Before Morris could finish his sentence, Sky Eye shouted.
“We’ve got a bogey! South stairwell! Whatever it is, it’s coming fast!”
“Roger!”
“Definitely not a friendly, I repeat NOT a friendly.”
“Where is it again?”
“Below you! It’s below you!”
Pandemonium broke out. The video screens became a chaotic mess. The team under attack scattered for survival as the other teams scrambled to help. Abby studied one monitor in particular. The camera of one of the team leaders. She recognized the voice, but wasn’t sure. Then someone called out his name, and the memories came flooding back.
“Riley!”
Thomas Riley, her ex-training partner from long ago. She hadn’t seen him in so long it felt like a different life, though she didn’t like to think about it. She hadn’t thought about it in years, and that was the way she wanted to keep it. But when she heard that voice, and then the name, she was forced to confront feelings she’d hoped would never resurface.

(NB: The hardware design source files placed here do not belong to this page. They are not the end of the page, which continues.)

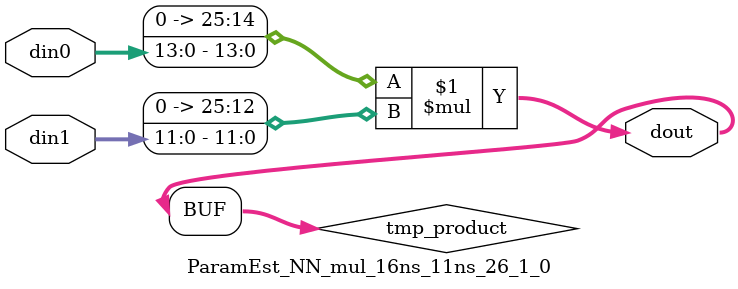
<source format=v>

`timescale 1 ns / 1 ps

  module ParamEst_NN_mul_16ns_11ns_26_1_0(din0, din1, dout);
parameter ID = 1;
parameter NUM_STAGE = 0;
parameter din0_WIDTH = 14;
parameter din1_WIDTH = 12;
parameter dout_WIDTH = 26;

input [din0_WIDTH - 1 : 0] din0; 
input [din1_WIDTH - 1 : 0] din1; 
output [dout_WIDTH - 1 : 0] dout;

wire signed [dout_WIDTH - 1 : 0] tmp_product;










assign tmp_product = $signed({1'b0, din0}) * $signed({1'b0, din1});











assign dout = tmp_product;







endmodule

</source>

She felt Ruby’s beneficent touch on her shoulder. The old yet infantile ghost had a way about her. One of the sweetest souls in existence. Cooing and clicking, she asked if Abby was all right.
“I’m okay,” she shook it off. Didn’t have time for personal feelings. She had to keep up with the frenzy of activity, with operatives running for cover from a furious sneak attack. Then, after the burst of chaos, things went eerily quiet. All anyone could hear over the speakers was heavy breathing and the occasional Beep! of an electronic sensor.
“Sky Eye? We’ve got nothing here. Where did the bogey go?”
Sky Eye hesitated.
“You’re right. It’s gone. What the hell? Looks like there might have been some sort of glitch in the—WAIT! There it is again! This time it’s above you! It’s right on top of you!”
Mass confusion. The screams and commands were unintelligible, as well as most of the footage, bouncing and shaking like a horror movie. Abby and Morris and Ruby stared at the monitors without blinking. The only one who didn’t watch was Brutus. He didn’t need to watch. He’d already felt the full wrath of Elyxa, and knew that pitiful show of force wasn’t enough. An army wouldn’t have been enough.
Abby couldn’t look away from the screens, heart racing, forehead boiling. She watched Riley’s camera, the view from his tactical helmet. He spun in circles, scanning the narrow hallway.
“Come on, Riley,” she said out loud.
“Riley?” Morris asked. “You know him?”
Her gaze never left the fast-paced images coming in.
“We were friends a long time ago. He was-is a gifted operative. I just don’t know what he’s doing with these guys.”
More screams, shouts, calls to the mission commander for directions. Abby shook her head.
“They don’t know what they’re doing at all!”